The purpose of this page is to host any and all errata for any work posted on this site.
21-268 Recitation Notes – Errata:
Exercise 2.4: Property P needs to be stable under intersections.
Section 4.3: I claimed that κ : C^1([0,1]) -> R via κ(f) = f'(0) is a discontinuous linear map. Of course, this is false if you give C^1 the natural normed structure
||f||_C^1 = ||f||_∞ + ||f'||_∞.
However, it is indeed discontinuous if you just view C^1 as a subspace of C([0,1]) with the uniform norm, and this is what I meant.
Model theory pocket guide – Errata:
"M models T" means T is a subset of Th(M), not equal to Th(M).
Realcompactness and fundamental groups – Errata:
Definition 6: It is true that V ≠ L is independent of ZFC, and that the existence of a measurable cardinal implies V ≠ L. However, this does not immediately imply that the existence of measurable cardinals is independent of ZFC. In fact, one can show measurable cardinals are (strongly) inaccessible: they are uncountable regular cardinals λ such that κ < λ implies 2^κ < λ. Let I be the axiom "there exists an inaccessible cardinal." The consistency strength of I and related axioms is more complicated than one might expect:
It is true (in ZFC) that Con( ZFC ) implies Con( ZFC + ¬I ). Indeed, towards a contradiction, suppose that ZFC ⊢ I . Let λ be the least such inaccessible cardinal; one can show (in ZFC) that if λ is inaccessible, then the von Neumann universe V_λ of rank λ is a model of ZFC. Moreover, if λ is the least such, then this model has no inaccessible cardinals. So ZFC, if it proves I , would prove its own consistency and hence be inconsistent by Gödel's second incompleteness theorem. Hence, if ZFC is consistent, it cannot prove I and thus ZFC + ¬I is consistent.
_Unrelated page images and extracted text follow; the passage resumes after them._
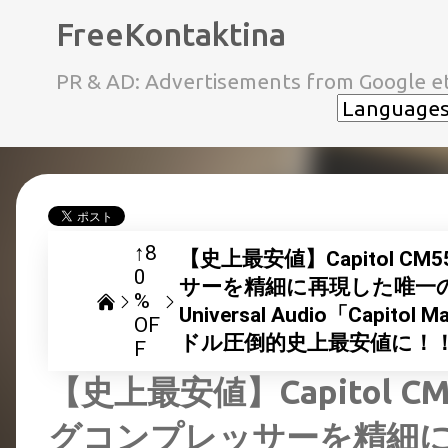
FreeKontaktina
PR & AD: Advertisements from Google et
↑8
【史上最安値】Capitol 
0
サーを精細に再現した唯一
%
Universal Audio「Capitol
OF
ドル圧倒的史上最安値に！
F
【史上最安値】Capitol 
グコンプレッサーを精細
The same reasoning shows that ZFC + I can prove Con( ZFC ). Thus even ZFC + I , let alone ZFC, cannot prove "Con( ZFC ) implies Con( ZFC + I )." At best, we have a conditional independence result:
IF ZFC + I is consistent, THEN I is independent of ZFC.
If we set J = "there are two inaccessible cardinals," then ZFC + J proves that Con( ZFC ) implies Con( ZFC + I ), so ZFC + J proves that I is independent of ZFC but similarly cannot prove that J is independent of ZFC.
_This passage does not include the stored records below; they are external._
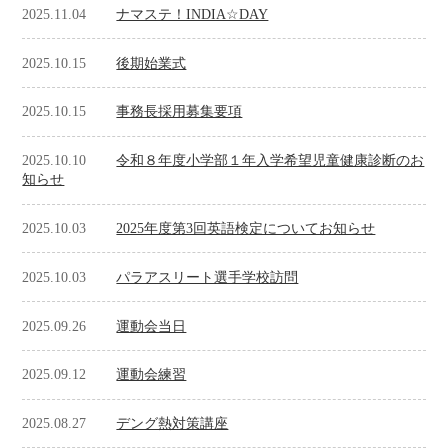
2025.11.04
ナマステ！INDIA☆DAY
2025.10.15
後期始業式
2025.10.15
事務長採用募集要項
2025.10.10
令和８年度小学部１年入学希望児童健康診断のお
知らせ
2025.10.03
2025年度第3回英語検定についてお知らせ
2025.10.03
パラアスリート選手学校訪問
2025.09.26
運動会当日
2025.09.12
運動会練習
2025.08.27
デング熱対策講座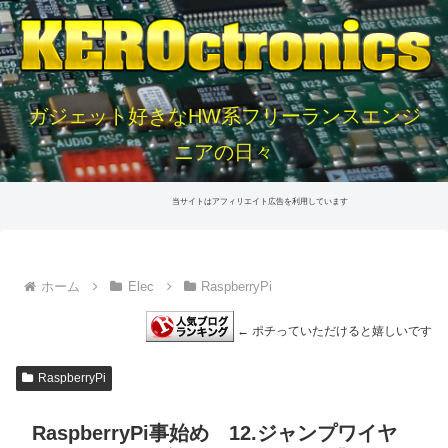
ガジェット好きなHW系フリーランスエンジ
ニアの日々
当サイトはアフィリエイト広告を利用しています
ホーム
Elec
RaspberryPi
← ポチっていただけると嬉しいです
RaspberryPi
RaspberryPi事始め 12.ジャンプワイヤ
Let M = "there is a measurable cardinal." If ZFC + M is consistent and κ is the first measurable cardinal, then |{λ < κ: λ is inaccessible}| = κ. Suffice it to say, the existence of a measurable cardinal is a rather strong assumption (which has seen incredible use in e.g. inner model theory), though not as strong as some other large cardinal axioms.
The point of this erratum was to clarify that the existence of a measurable cardinal is of strictly stronger consistency strength than the consistency of ZFC – it's not like the continuum hypothesis CH, where if ZFC is consistent then we can prove ZFC+CH and ZFC+¬CH both consistent.